> [TASK TO COMPLETE]: Below are records; please set down exactly the lines from the first through the one containing "left knee: (93, 348)".
==============================
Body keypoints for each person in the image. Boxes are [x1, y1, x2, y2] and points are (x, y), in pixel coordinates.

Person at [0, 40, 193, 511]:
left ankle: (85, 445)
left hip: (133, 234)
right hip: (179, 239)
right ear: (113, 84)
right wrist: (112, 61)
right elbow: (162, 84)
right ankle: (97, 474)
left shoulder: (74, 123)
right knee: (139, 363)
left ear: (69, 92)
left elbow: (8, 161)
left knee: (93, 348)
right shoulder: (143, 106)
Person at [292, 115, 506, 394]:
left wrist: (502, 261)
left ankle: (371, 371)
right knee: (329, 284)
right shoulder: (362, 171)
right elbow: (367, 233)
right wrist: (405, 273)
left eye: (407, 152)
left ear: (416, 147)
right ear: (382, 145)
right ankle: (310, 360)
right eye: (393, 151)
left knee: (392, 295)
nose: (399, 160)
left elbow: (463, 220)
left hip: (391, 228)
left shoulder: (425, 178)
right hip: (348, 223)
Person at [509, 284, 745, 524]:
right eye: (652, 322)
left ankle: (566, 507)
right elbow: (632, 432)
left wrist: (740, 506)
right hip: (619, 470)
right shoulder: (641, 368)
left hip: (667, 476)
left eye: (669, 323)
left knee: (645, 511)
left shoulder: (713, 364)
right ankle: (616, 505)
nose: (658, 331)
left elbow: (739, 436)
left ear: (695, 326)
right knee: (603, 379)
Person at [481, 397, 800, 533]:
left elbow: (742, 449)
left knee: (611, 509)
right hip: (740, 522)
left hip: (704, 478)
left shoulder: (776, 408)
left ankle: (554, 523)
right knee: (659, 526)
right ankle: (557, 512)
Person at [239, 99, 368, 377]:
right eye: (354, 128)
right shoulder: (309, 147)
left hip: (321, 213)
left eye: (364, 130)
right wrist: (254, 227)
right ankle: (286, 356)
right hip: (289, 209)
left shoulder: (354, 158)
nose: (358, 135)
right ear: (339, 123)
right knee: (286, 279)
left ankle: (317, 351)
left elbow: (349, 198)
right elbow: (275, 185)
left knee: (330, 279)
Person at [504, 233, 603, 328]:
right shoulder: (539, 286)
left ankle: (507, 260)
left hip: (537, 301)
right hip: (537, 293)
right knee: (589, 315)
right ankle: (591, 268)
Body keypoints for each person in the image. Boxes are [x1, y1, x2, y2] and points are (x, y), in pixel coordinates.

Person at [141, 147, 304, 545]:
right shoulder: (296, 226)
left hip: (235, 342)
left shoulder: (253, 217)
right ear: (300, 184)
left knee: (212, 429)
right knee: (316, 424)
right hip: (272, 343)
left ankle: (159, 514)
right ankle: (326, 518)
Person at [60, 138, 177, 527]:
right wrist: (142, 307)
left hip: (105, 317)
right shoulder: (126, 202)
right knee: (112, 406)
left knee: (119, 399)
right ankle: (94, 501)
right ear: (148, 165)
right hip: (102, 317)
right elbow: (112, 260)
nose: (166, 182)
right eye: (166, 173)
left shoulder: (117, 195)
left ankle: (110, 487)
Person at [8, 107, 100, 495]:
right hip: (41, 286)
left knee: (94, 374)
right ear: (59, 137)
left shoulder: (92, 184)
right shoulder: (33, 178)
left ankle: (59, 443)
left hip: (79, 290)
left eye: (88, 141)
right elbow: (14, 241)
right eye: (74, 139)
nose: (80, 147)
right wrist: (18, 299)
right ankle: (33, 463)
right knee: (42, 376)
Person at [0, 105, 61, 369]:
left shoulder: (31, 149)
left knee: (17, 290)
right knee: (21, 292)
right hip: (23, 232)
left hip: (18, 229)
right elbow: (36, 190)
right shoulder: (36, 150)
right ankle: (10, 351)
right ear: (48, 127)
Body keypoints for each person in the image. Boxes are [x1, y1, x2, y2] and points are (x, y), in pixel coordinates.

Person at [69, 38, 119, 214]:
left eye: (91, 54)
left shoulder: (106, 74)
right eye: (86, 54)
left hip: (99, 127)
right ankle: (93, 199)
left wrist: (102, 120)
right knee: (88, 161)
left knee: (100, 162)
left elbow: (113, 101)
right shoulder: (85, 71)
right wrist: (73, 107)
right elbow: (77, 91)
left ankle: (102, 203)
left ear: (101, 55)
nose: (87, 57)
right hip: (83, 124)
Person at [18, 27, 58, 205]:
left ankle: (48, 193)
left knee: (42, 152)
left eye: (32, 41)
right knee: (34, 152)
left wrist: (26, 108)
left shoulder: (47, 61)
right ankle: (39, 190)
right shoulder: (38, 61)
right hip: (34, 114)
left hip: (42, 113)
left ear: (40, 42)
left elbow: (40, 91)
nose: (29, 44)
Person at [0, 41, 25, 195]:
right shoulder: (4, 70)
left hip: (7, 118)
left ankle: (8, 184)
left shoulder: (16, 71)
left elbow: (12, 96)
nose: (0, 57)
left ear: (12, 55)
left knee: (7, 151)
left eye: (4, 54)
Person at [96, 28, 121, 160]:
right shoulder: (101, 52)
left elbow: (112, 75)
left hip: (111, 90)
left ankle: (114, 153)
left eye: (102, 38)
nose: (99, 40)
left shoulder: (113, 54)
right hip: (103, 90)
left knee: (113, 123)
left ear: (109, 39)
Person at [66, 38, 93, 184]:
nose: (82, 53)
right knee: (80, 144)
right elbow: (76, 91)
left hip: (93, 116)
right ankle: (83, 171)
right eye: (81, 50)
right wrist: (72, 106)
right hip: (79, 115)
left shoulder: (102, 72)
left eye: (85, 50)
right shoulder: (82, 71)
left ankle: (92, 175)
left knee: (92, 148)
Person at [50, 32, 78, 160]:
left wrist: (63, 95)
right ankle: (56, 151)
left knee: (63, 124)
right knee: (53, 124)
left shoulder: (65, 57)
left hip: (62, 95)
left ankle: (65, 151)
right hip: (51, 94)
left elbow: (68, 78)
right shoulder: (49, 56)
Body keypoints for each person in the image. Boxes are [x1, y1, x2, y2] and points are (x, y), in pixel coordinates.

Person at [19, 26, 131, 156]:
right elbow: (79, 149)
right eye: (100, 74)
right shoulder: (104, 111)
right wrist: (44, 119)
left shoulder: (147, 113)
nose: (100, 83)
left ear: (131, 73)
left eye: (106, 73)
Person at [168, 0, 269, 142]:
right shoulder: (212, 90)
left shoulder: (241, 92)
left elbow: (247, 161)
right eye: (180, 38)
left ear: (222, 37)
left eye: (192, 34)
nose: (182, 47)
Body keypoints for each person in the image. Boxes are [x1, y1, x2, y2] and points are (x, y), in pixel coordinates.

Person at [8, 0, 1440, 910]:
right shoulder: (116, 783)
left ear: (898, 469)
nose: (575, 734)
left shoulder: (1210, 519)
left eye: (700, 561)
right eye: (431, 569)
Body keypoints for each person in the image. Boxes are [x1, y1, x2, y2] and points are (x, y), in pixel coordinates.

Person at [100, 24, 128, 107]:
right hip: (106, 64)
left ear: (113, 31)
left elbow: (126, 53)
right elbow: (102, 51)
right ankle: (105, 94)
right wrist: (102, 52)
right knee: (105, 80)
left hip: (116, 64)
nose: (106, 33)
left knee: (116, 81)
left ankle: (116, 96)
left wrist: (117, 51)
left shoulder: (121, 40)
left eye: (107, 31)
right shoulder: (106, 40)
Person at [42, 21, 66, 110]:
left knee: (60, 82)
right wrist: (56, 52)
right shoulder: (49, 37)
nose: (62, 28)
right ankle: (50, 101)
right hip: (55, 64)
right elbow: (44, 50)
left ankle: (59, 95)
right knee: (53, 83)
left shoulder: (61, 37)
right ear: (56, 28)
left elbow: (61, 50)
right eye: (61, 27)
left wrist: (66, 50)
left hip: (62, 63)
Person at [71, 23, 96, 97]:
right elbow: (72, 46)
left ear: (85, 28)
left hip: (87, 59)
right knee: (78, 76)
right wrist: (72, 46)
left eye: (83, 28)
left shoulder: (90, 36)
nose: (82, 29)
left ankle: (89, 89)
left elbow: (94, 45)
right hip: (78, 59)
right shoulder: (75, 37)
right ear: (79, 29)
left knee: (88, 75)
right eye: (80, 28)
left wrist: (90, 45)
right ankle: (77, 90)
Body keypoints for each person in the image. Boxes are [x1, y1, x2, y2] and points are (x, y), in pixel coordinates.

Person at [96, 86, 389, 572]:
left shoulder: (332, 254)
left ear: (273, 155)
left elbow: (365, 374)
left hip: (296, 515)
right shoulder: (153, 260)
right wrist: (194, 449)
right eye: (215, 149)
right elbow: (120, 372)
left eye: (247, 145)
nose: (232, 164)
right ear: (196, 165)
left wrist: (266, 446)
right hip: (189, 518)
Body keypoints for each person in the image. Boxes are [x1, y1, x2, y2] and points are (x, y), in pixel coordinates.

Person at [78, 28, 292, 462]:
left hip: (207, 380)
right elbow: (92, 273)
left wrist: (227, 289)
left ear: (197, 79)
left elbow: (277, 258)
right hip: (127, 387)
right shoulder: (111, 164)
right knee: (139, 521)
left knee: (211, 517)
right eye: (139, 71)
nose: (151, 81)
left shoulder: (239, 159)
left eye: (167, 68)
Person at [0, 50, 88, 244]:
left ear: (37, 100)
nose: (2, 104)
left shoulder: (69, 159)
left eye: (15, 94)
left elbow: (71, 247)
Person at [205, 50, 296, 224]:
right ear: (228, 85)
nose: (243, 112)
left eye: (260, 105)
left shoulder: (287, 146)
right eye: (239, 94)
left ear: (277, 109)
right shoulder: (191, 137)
==============================
> [ANSWER SPACE]:
Body keypoints for each person in the image. Boxes are [x1, y1, x2, y2] and points are (x, y), in pixel coordinates.

Person at [0, 40, 193, 511]:
left ankle: (85, 445)
left hip: (133, 234)
right hip: (179, 239)
right ear: (113, 84)
right wrist: (112, 61)
right elbow: (162, 84)
right ankle: (97, 474)
left shoulder: (74, 123)
right knee: (139, 363)
left ear: (69, 92)
left elbow: (8, 161)
left knee: (93, 348)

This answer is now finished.